BlockFi personal expenses deliver a $1.2 billion relationship with Sam Bankman-Fried’s crypto realm
January 26, 2023: Bankrupt crypto lender BlockFi had more than $1.2 billion in assets tied up with Sam Bankman-Fried’s FTX and Alameda Research, according to previously redacted financials that were mistakenly uploaded without the redactions, on Tuesday.
BlockFi’s exposure to FTX was more than prior disclosures suggested. The firm filed for Chapter 11 bankruptcy protection in late November after the collapse of FTX, agreeing to rescue the struggling lender before its meltdown.
The balance displayed in the unredacted BlockFi filing includes $415.9 million in assets linked to FTX and $831.3 million in loans to Alameda. Those figures are as of January 14. Bankman-Fried’s firms were wrapped in FTX’s November bankruptcy, which reeled the crypto markets.
Lawyers for BlockFi had stated earlier that the loan to Alameda was valued at $671 million, while an additional $355 million in digital assets were frozen on the FTX platform. Bitcoin and ether have since rallied, which lifts the value of the holdings.
M3 Partners, an advisor to the creditor committee, assembled the financial presentation. The firm is represented by the law firm Brown Rudnick and is composed of BlockFi clients for who the bankrupt lender owes money.
Other details available regarding BlockFi includes its customer numbers and high-level detail on the size of its accounts and trading volume.
BlockFi gained 662,427 users, of which nearing 73% had account balances under $1,000. In the six months from May to November last year, those customers had a cumulative trading volume of $67.7 million, while the total volume was $1.17 billion. BlockFi made just over $14 million in trading revenue over that period; the presentation has stated nearly $21 in revenue per customer.
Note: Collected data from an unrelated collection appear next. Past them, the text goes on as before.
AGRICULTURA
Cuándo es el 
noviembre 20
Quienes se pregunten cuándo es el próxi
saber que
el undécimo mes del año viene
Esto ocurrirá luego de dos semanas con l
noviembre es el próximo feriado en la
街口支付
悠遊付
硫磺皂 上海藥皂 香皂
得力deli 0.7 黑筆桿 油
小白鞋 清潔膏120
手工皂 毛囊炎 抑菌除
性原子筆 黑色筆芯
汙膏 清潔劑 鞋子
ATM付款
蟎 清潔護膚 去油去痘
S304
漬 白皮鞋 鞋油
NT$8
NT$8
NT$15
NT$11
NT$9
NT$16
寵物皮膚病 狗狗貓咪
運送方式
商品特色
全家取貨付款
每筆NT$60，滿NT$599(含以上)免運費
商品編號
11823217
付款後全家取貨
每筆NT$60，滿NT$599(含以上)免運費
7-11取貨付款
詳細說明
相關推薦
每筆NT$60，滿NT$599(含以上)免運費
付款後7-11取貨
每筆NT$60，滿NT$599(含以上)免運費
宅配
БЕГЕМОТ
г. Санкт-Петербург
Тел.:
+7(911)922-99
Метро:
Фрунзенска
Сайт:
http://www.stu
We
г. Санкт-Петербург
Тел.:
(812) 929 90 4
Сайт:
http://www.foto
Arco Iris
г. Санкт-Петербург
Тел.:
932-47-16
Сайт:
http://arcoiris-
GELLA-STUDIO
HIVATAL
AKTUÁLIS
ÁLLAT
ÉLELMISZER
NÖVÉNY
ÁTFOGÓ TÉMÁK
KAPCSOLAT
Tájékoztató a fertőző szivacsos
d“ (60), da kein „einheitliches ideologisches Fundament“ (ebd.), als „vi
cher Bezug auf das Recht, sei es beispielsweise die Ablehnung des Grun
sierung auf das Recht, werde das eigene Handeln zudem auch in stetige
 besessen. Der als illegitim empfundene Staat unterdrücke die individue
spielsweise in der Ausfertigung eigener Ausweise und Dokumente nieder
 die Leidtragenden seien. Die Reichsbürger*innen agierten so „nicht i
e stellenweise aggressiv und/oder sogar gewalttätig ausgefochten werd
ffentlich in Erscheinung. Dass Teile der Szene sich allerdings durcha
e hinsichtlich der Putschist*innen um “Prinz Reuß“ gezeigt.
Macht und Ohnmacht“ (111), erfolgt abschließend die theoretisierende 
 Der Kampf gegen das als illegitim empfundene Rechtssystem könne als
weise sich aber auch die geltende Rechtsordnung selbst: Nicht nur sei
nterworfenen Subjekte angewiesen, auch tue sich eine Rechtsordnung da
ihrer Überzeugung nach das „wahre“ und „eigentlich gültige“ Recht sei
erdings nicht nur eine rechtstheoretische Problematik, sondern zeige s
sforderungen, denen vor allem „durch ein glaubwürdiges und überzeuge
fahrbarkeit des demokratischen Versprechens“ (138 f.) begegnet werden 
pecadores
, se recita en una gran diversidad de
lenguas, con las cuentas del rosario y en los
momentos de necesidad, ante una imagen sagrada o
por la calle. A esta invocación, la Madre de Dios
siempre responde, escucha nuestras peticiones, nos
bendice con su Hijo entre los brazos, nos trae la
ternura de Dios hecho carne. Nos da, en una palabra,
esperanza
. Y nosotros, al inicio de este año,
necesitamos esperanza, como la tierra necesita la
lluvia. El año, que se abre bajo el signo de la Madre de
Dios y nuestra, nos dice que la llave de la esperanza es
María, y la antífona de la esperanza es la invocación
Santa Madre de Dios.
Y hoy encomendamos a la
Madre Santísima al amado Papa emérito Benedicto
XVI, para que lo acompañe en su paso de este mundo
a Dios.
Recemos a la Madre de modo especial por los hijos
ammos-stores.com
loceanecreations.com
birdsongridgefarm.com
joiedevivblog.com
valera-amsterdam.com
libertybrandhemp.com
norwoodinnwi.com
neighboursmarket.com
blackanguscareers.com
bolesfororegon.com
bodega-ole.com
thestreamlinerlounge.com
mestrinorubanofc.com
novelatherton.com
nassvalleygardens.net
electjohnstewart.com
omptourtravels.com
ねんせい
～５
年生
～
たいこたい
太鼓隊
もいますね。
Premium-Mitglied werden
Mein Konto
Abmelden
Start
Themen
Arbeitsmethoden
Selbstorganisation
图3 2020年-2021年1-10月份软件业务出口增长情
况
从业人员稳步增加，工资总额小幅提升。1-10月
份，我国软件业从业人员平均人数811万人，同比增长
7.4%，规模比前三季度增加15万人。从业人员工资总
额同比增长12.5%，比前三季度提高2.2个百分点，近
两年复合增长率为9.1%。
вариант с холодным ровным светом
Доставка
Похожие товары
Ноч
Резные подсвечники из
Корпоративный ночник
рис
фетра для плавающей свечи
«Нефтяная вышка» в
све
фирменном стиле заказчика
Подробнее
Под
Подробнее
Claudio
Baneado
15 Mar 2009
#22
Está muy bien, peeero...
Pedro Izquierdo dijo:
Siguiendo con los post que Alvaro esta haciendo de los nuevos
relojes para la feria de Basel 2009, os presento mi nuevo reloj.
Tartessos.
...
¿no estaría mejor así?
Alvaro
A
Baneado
The firm had $302.1 million in cash, alongside wallet assets valued at $366.7 million. The presentation shows that the crypto lender has unadjusted assets worth nearly $2.7 billion, with close to half tied to FTX and Alameda.
FTX had arranged an outgoing plan for BlockFi, through a $400 million revolving credit facility. Still, that deal fell apart when FTX faced its liquidity crisis and rapidly sank into bankruptcy. BlockFi’s failure was precipitated by exposure to Three Arrows Capital, a crypto hedge fund filing for bankruptcy protection in July.